Reproduce the lines from the one with "Λιχουδιά από φυσικά" up to and including the one with "element in the", replacing "delicacy" with "treat" and changing nothing else.

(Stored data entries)
= Beginning of Section =

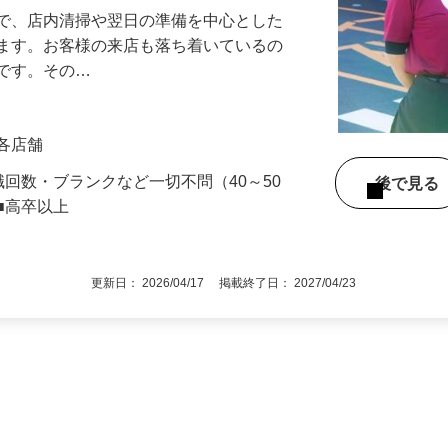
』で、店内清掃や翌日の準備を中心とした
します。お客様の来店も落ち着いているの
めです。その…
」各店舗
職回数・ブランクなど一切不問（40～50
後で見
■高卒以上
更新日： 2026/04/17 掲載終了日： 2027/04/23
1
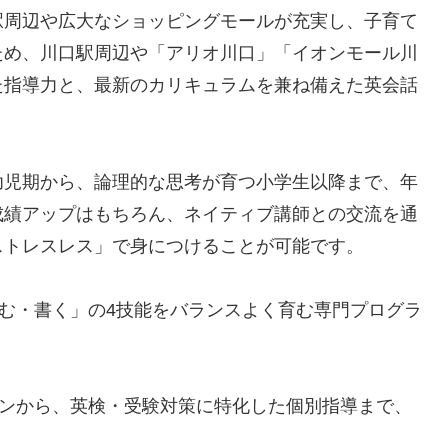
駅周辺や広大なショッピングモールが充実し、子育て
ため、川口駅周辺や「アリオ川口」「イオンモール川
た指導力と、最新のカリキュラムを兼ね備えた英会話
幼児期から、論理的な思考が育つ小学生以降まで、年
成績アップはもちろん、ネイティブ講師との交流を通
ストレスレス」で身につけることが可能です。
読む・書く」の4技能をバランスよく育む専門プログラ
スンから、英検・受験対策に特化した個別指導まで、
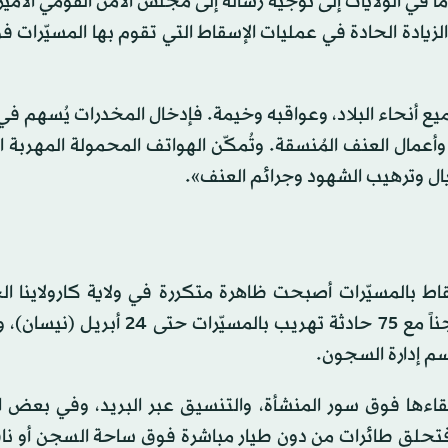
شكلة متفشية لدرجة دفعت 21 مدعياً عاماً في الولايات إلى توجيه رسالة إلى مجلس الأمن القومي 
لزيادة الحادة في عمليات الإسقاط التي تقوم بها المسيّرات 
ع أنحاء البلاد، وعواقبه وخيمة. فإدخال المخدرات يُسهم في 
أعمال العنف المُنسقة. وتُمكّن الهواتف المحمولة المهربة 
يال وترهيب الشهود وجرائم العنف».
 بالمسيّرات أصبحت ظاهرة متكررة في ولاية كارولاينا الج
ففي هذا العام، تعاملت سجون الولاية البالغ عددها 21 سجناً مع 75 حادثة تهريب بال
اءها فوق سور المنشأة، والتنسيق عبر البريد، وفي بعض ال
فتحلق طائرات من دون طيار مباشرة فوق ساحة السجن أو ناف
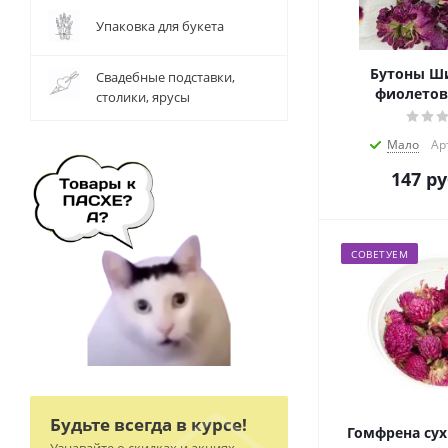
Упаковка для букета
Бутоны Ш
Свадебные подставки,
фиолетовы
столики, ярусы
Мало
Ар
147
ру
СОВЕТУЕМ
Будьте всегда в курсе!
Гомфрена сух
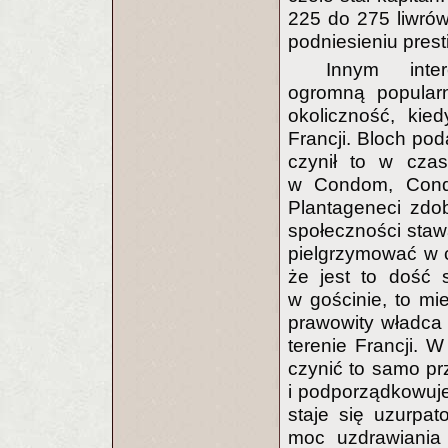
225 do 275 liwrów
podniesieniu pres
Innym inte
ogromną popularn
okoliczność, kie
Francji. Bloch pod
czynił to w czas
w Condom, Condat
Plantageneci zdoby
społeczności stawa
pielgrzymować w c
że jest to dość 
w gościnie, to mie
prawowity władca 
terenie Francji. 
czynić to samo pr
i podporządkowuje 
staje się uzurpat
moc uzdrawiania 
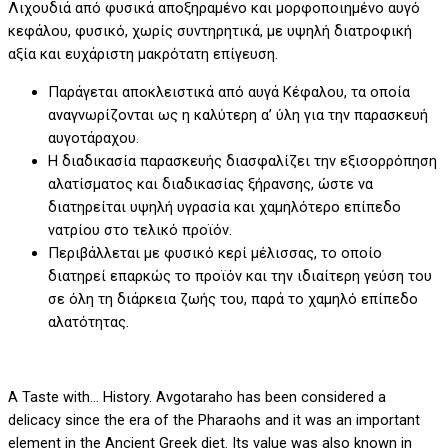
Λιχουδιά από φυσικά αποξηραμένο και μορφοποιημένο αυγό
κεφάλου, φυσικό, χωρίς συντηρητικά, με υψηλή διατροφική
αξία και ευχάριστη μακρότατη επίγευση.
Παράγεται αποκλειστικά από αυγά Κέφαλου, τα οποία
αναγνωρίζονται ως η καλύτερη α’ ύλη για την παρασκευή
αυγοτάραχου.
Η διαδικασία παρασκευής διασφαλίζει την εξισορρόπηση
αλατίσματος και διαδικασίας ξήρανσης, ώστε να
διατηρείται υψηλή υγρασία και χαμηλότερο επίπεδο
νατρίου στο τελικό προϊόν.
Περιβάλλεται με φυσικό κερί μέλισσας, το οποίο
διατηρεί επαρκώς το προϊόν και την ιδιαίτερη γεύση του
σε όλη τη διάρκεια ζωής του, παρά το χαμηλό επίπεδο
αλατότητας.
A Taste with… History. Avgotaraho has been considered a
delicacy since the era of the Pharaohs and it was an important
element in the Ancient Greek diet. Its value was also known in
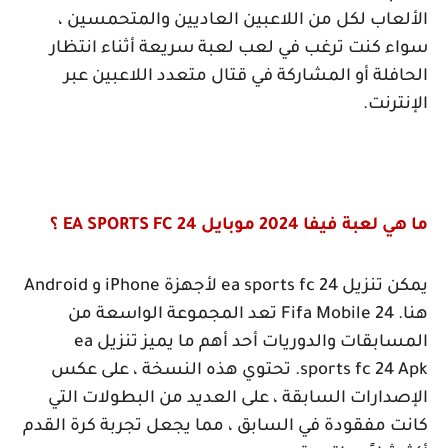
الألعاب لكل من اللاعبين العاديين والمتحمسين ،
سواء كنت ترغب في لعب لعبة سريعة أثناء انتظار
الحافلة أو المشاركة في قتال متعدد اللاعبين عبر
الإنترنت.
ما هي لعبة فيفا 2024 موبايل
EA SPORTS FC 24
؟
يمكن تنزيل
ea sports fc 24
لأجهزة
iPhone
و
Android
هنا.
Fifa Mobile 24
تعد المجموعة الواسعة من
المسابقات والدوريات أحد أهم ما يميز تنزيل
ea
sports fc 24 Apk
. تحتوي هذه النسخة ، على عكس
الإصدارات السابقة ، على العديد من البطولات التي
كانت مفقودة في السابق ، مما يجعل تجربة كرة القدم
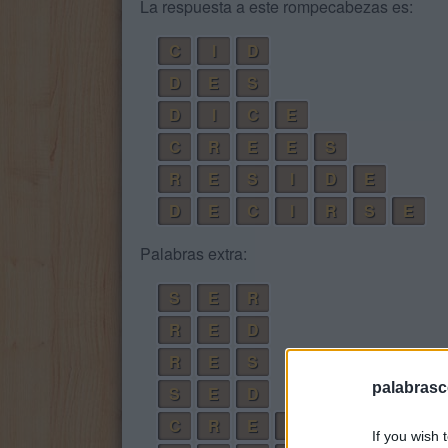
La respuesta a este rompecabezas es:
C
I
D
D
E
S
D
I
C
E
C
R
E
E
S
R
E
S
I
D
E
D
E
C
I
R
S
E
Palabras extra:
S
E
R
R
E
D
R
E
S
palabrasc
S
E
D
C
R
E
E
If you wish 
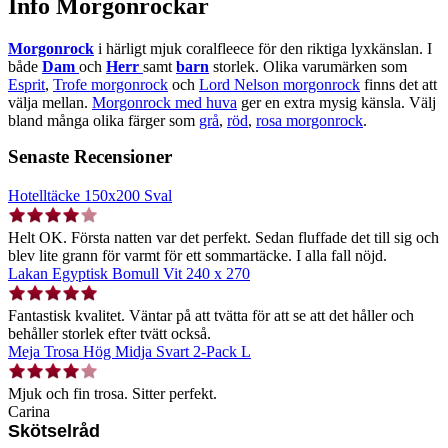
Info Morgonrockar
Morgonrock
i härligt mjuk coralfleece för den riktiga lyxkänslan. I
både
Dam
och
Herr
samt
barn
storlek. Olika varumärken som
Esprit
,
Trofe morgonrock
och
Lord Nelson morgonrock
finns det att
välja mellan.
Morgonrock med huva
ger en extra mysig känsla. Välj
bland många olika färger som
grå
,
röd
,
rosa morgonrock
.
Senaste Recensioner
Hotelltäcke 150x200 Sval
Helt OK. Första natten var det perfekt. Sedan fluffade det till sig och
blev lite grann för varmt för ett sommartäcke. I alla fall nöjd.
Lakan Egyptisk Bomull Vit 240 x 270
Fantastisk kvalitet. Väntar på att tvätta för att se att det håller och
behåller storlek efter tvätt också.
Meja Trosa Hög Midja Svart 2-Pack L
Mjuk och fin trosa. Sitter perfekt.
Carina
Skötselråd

= End of Section =
= Beginning of Section =

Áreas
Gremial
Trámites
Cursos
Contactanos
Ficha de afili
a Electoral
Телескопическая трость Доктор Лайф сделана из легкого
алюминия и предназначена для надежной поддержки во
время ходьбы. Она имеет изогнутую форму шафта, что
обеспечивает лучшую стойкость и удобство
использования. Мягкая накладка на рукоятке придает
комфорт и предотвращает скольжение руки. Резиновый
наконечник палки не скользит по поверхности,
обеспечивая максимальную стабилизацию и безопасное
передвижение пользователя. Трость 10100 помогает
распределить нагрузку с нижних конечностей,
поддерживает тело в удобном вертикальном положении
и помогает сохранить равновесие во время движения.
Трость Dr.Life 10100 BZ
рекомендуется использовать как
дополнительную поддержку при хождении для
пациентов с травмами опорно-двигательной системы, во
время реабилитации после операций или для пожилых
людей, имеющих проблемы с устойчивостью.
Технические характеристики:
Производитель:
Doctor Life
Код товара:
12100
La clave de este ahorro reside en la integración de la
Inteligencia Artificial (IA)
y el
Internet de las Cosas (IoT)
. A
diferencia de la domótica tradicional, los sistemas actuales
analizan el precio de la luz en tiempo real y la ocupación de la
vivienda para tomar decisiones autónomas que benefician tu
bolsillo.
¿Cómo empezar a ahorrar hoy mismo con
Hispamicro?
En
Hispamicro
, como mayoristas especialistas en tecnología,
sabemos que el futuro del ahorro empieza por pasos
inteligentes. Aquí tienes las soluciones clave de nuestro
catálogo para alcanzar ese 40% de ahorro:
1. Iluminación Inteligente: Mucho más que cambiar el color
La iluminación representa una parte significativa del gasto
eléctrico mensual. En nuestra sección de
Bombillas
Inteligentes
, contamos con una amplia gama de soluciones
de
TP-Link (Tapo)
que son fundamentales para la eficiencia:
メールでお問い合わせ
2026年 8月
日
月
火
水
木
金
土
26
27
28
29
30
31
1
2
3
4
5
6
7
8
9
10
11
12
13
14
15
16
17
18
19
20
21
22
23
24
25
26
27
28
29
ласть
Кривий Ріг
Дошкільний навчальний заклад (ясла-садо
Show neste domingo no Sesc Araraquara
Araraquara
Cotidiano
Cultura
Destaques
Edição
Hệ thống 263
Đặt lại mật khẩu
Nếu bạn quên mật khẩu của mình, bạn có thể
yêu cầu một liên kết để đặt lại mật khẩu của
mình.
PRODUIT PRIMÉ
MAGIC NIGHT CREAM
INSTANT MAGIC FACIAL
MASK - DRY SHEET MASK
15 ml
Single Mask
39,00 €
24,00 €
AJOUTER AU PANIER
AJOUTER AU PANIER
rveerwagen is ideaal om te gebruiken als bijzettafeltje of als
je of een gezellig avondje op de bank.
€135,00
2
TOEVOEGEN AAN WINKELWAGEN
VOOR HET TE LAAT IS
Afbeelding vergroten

= End of Section =

(Solved problem)
Λιχουδιά από φυσικά αποξηραμένο και μορφοποιημένο αυγό
κεφάλου, φυσικό, χωρίς συντηρητικά, με υψηλή διατροφική
αξία και ευχάριστη μακρότατη επίγευση.
Παράγεται αποκλειστικά από αυγά Κέφαλου, τα οποία
αναγνωρίζονται ως η καλύτερη α’ ύλη για την παρασκευή
αυγοτάραχου.
Η διαδικασία παρασκευής διασφαλίζει την εξισορρόπηση
αλατίσματος και διαδικασίας ξήρανσης, ώστε να
διατηρείται υψηλή υγρασία και χαμηλότερο επίπεδο
νατρίου στο τελικό προϊόν.
Περιβάλλεται με φυσικό κερί μέλισσας, το οποίο
διατηρεί επαρκώς το προϊόν και την ιδιαίτερη γεύση του
σε όλη τη διάρκεια ζωής του, παρά το χαμηλό επίπεδο
αλατότητας.
A Taste with… History. Avgotaraho has been considered a
treat since the era of the Pharaohs and it was an important
element in the Ancient Greek diet. Its value was also known in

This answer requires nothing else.